From the above mentioned facts, ECO requires weekly income of £105.95/week and if your wife meets it, then you should be OK. But be on safe side, your income as well as savings are countable.


----------



## shazi123 (Mar 11, 2012)

My wife is a working woman and she is getting 1300 pounds a month but she has just started and its her first month. I can provide her contract with documents while applying. She is also working a part time job too. All others documents can be provided but p60 seems difficult to provide and she don't have it as well. she got 4000 in her account as savings and i got 800 pounds in savings. Another question asked before is should i provide 6 month's bank statement or 3 months and what about her bank statement. Please can anyone give me a brief detail of situation. its really a hectic for me and stressful...


----------



## Gregarious (Mar 12, 2012)

shazi123 said:


> My wife is a working woman and she is getting 1300 pounds a month but she has just started and its her first month. I can provide her contract with documents while applying. She is also working a part time job too. All others documents can be provided but p60 seems difficult to provide and she don't have it as well. she got 4000 in her account as savings and i got 800 pounds in savings.
> Another question asked before is should i provide 6 month's bank statement or 3 months and what about her bank statement. Please can anyone give me a brief detail of situation. its really a hectic for me and stressful...


You have to provide at least 12 weeks wages slips (i.e 3 months approx). p60 is important document; a taxpayer does not destroy the P60 forms issued to them, as they form a vital part of the proof that tax has been paid.

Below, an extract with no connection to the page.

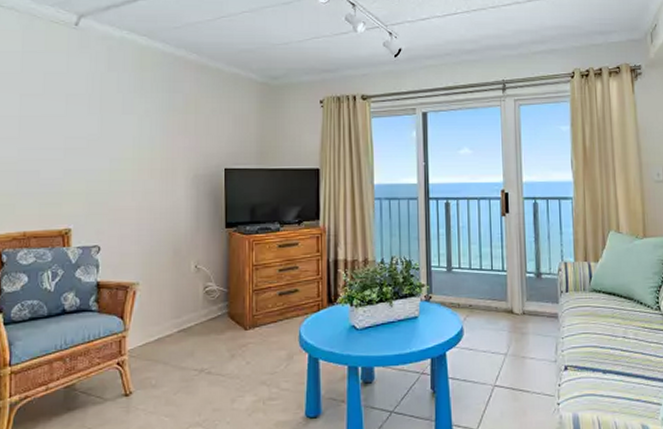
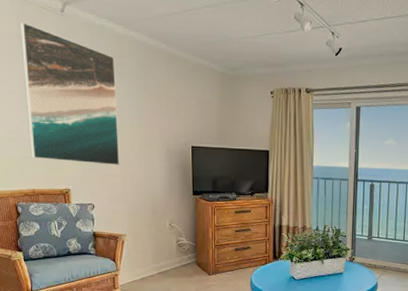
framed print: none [24,38,136,197] -> present [20,21,120,166]

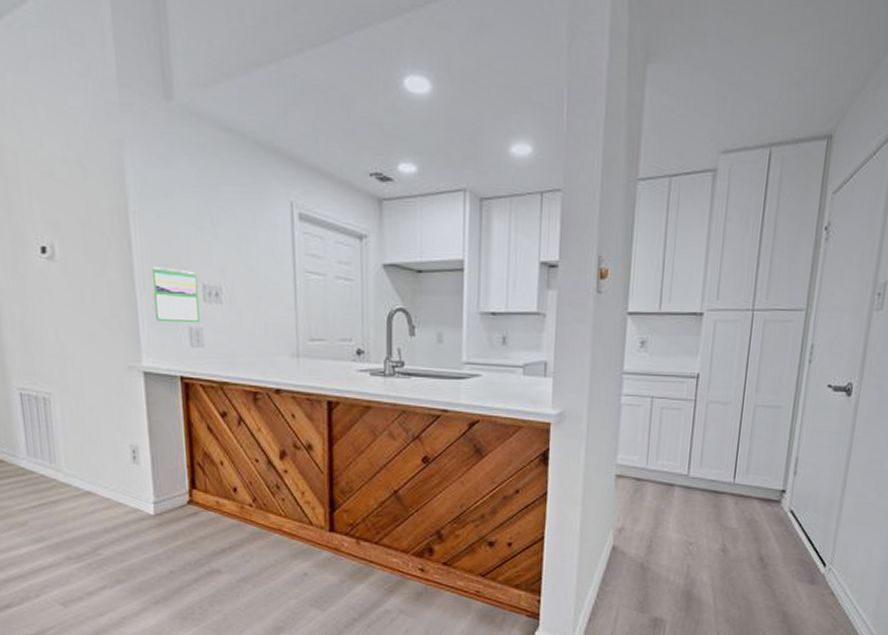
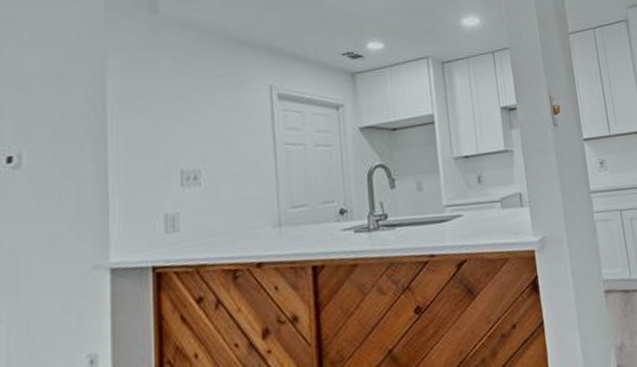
calendar: present [151,266,200,324] -> none [126,158,176,213]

If you do not have; provide the original wages slips of 12 weeks. 

Usually they asked for 06 months; I can suggest you that you do not give any opportunity to the ECO to reject or refuse your application. 

As I told you earlier in m previous message; savings are countable, you can provide strong financial evidence to satisfy the ECO.

Joppa is the best person to guide you accordingly.


----------